Young demonstrators take part in the "Global Climate Strike" protest in Bangkok. (Dene Chen, AFP)
Young demonstrators take part in the "Global Climate Strike" protest in Bangkok. (Dene Chen, AFP)

Tens of thousands of protesters, many of them school students, gathered in towns and cities across the Asia-Pacific on Friday, at the start of a worldwide day of protest ahead of a United Nations climate summit next week.

From the Pacific Islands, many of which risk being inundated by rising seas, to New Zealand, Australia and Thailand, people took to the streets to call on governments to take urgent steps to tackle the climate crisis and prevent an environmental catastrophe.

Greta Thunberg, the 16-year-old Swede who inspired the climate strike, tweeted her support.

"Incredible pictures," she wrote from New York where she will lead the protest. "This is the huge crowd building up in Sydney. Australia is setting the standard!"

Protests were expected to take place in 110 towns and cities across Australia, the world’s largest exporter of coal and liquid natural gas, with crowds calling on the government to commit to a target of net zero carbon emissions by 2030.

At least 2 000 companies gave people time off in order to attend the rally, the Sydney Morning Herald reported.

"We are not sinking, we are fighting," read one of the placards carried by protesters in Kiribati, a chain of atolls in the the Pacific ocean that some fear could be under water within 25 years. 

In Bangkok, which at just 1.5m above sea level also risks being inundated, protesters marched to the Ministry of Environment to deliver a letter calling on the government to declare a climate emergency.

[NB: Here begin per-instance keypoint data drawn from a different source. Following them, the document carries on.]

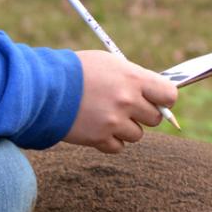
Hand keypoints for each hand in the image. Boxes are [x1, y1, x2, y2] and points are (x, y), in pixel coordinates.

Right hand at [63, 50, 178, 153]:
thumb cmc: (77, 71)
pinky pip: (118, 147)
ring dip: (125, 128)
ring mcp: (114, 121)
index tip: (157, 99)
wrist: (42, 88)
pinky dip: (109, 141)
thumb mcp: (110, 64)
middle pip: (156, 118)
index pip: (169, 95)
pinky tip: (97, 127)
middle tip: (127, 107)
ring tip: (106, 115)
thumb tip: (155, 92)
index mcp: (134, 78)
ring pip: (137, 134)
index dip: (164, 99)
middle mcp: (128, 100)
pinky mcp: (99, 138)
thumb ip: (134, 78)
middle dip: (144, 114)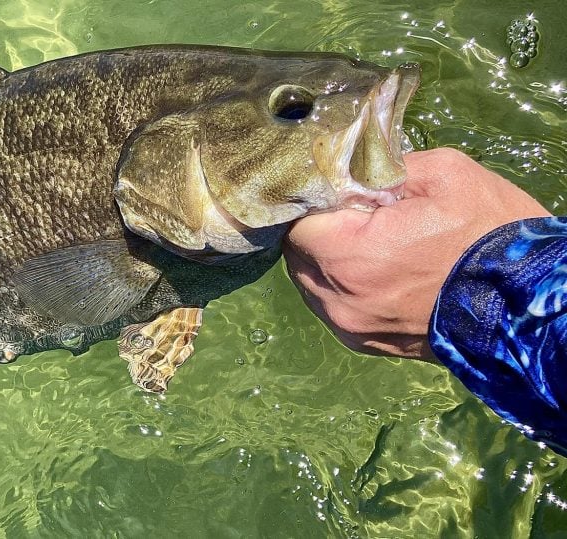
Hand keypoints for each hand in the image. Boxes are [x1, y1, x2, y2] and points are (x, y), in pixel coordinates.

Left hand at [283, 148, 550, 358]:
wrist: (529, 305)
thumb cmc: (489, 235)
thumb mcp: (444, 174)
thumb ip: (380, 167)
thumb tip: (349, 167)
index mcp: (349, 256)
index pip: (295, 221)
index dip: (312, 200)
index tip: (335, 188)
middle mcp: (339, 299)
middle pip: (298, 253)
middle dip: (320, 229)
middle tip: (357, 213)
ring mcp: (350, 326)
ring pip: (311, 282)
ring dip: (329, 259)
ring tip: (372, 242)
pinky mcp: (364, 343)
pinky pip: (333, 305)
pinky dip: (344, 285)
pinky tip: (378, 269)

"There is no Planet B," said one of the signs, beneath a sketch of a human being holding up the earth.

Day of protest

Protests are planned in some 150 countries on Friday, and will culminate in New York when Thunberg, who has been nominated for a Nobel prize for her activism on climate, leads the march in the city where the UN has its headquarters.

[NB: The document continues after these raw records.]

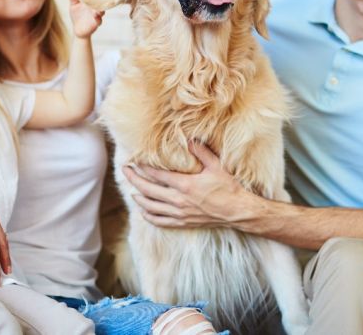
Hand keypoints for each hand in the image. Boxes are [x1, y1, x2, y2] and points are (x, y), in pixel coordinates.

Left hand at [67, 0, 103, 38]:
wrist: (78, 30)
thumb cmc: (77, 16)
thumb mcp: (74, 6)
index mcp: (92, 3)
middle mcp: (96, 9)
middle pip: (101, 3)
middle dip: (102, 0)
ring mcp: (97, 16)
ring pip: (101, 12)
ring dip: (100, 10)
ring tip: (98, 8)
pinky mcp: (96, 24)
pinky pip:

The UN summit brings together world leaders to discuss climate change mitigation strategies, including the move from fossil fuels to renewable energy sources.

In some countries, including Australia and the United States, climate change policy has become a political football.

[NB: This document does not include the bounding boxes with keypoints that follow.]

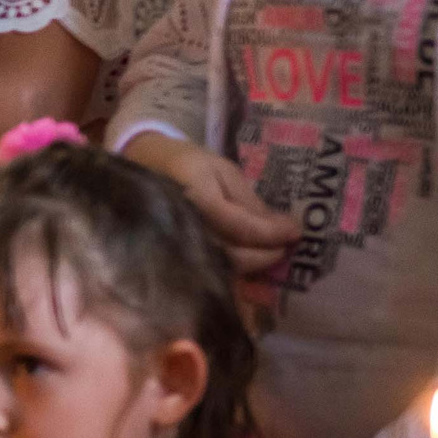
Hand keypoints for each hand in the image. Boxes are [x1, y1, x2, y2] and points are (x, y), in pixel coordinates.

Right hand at [124, 132, 299, 275]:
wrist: (143, 165)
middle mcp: (180, 222)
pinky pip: (207, 270)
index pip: (238, 225)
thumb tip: (284, 229)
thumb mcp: (222, 170)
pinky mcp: (173, 254)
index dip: (269, 232)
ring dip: (250, 267)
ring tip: (269, 257)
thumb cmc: (188, 164)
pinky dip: (231, 273)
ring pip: (219, 267)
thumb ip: (248, 201)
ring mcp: (173, 242)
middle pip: (229, 252)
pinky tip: (248, 268)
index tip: (295, 232)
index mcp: (193, 193)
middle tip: (284, 247)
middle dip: (263, 254)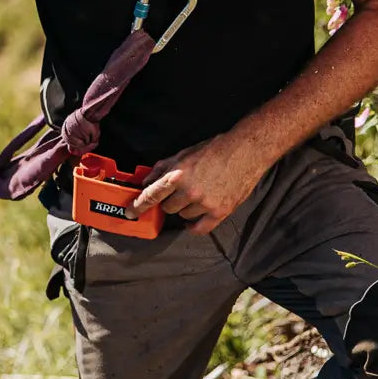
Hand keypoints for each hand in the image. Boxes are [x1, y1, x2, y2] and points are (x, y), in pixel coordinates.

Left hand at [129, 132, 267, 235]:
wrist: (246, 152)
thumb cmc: (215, 150)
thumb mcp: (183, 154)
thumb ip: (162, 169)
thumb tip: (146, 181)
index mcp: (177, 175)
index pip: (151, 195)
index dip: (138, 206)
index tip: (131, 213)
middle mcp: (190, 191)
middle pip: (167, 208)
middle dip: (169, 201)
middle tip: (178, 193)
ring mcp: (205, 203)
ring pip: (183, 216)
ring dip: (185, 209)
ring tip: (195, 196)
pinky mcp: (221, 211)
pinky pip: (200, 228)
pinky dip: (194, 226)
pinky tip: (192, 221)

US President Donald Trump said in 2017 that he would pull the US out of the Paris Agreement under which countries have committed to cutting greenhouse gas emissions to tackle rising global temperatures.

Australian Finance Minister Mathias Cormann told parliament on Thursday that students should not take part in the protest movement. "When school is sitting, students should go to school," he said.

Alison, a 12-year-old primary school student, told an estimated that 10 000 people who had gathered in the Australian capital of Canberra, said she and her classmates had decided that saving the planet was more important.

"Politicians worry about us not going to school," she said. "But we're learning about the world, the danger we're in and what we can do about it. We know it's important to go to school and learn, but we know it is more important to save the planet for future generations to learn on." 

Danielle Porepilliasana, a high school student in Sydney's inner west, said politicians needed to wake up.

"World leaders from everywhere are telling us that students need to be at school doing work," Porepilliasana told Reuters.

"I'd like to see them at their parliaments doing their jobs for once."